Data provided START

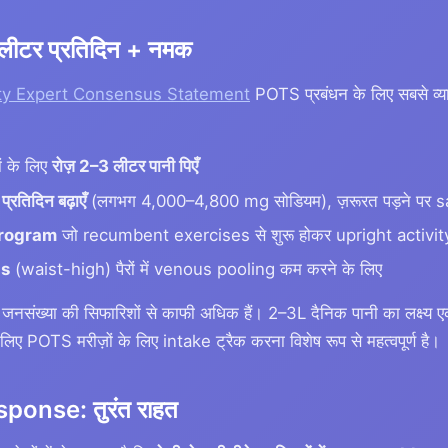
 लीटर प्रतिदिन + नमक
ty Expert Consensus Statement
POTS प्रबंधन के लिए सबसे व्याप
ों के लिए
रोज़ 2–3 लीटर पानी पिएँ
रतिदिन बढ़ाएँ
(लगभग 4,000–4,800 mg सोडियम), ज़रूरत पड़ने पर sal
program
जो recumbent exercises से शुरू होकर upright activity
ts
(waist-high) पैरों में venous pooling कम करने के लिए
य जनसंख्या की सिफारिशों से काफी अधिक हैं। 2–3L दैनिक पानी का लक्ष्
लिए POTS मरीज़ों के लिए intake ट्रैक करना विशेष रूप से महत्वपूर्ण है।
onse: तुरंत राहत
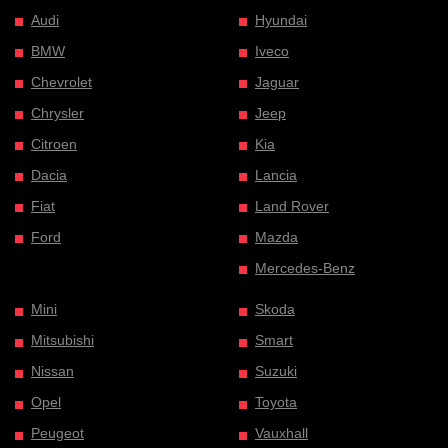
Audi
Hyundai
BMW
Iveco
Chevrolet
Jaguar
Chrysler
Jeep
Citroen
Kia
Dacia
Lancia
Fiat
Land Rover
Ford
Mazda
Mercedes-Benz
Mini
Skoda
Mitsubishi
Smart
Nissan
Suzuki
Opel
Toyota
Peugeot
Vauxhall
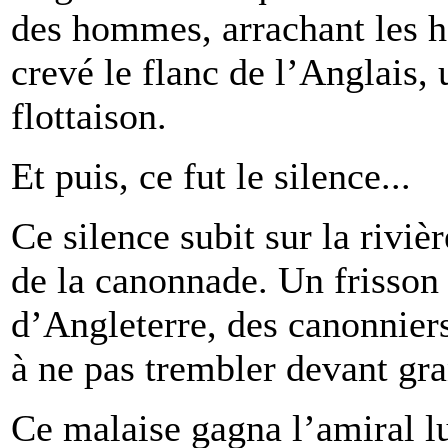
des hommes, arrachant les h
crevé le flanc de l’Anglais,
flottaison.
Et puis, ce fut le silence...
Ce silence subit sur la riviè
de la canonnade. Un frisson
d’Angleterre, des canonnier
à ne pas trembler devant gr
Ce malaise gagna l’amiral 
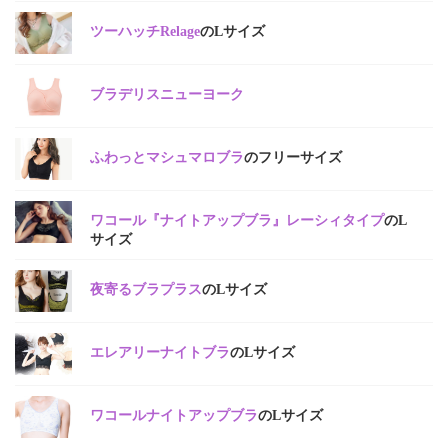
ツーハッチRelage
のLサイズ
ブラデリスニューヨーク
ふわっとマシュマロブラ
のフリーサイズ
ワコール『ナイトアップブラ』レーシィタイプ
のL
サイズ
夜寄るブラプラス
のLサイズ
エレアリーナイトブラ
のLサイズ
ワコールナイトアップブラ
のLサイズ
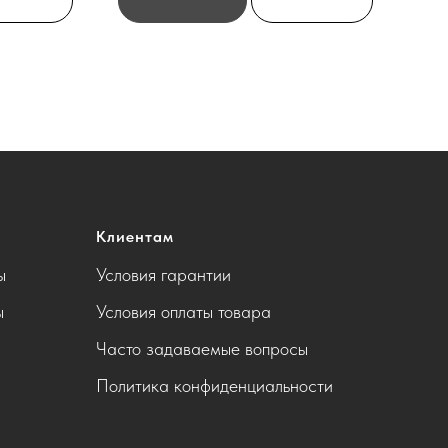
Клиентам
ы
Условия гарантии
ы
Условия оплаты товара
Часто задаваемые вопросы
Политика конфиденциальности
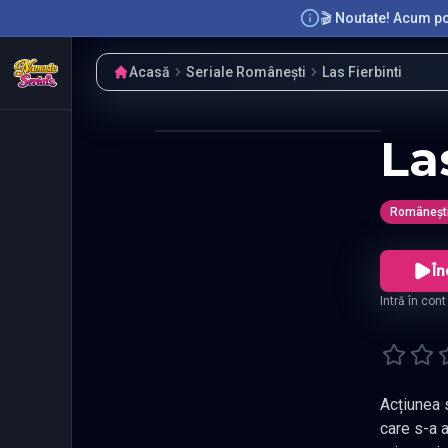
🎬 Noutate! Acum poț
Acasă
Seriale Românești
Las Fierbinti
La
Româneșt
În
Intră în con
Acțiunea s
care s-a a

Data provided END

§ **What you have to do**
Copy the records exactly, minus any pictures.

§ **Response**
 लीटर प्रतिदिन + नमक
ty Expert Consensus Statement
POTS प्रबंधन के लिए सबसे व्याप
ों के लिए
रोज़ 2–3 लीटर पानी पिएँ
रतिदिन बढ़ाएँ
(लगभग 4,000–4,800 mg सोडियम), ज़रूरत पड़ने पर sal
program
जो recumbent exercises से शुरू होकर upright activity
ts
(waist-high) पैरों में venous pooling कम करने के लिए
य जनसंख्या की सिफारिशों से काफी अधिक हैं। 2–3L दैनिक पानी का लक्ष्
लिए POTS मरीज़ों के लिए intake ट्रैक करना विशेष रूप से महत्वपूर्ण है।
onse: तुरंत राहत
Audi
Hyundai
BMW
Iveco
Chevrolet
Jaguar
Chrysler
Jeep
Citroen
Kia
Dacia
Lancia
Fiat
Land Rover
Ford
Mazda
Mercedes-Benz
Mini
Skoda
Mitsubishi
Smart
Nissan
Suzuki
Opel
Toyota
Peugeot
Vauxhall
des hommes, arrachant les h
crevé le flanc de l’Anglais,
flottaison.
Et puis, ce fut le silence...
Ce silence subit sur la riviè
de la canonnade. Un frisson
d’Angleterre, des canonnier
à ne pas trembler devant gr
Ce malaise gagna l’amiral 
ツーハッチRelage
のLサイズ
ブラデリスニューヨーク
ふわっとマシュマロブラ
のフリーサイズ
ワコール『ナイトアップブラ』レーシィタイプ
のL
サイズ
夜寄るブラプラス
のLサイズ
エレアリーナイトブラ
のLサイズ
ワコールナイトアップブラ
のLサイズ
Клиентам
ы
Условия гарантии
ы
Условия оплаты товара
Часто задаваемые вопросы
Политика конфиденциальности
🎬 Noutate! Acum poț
Acasă
Seriale Românești
Las Fierbinti
La
Româneșt
În
Intră în con
Acțiunea s
care s-a a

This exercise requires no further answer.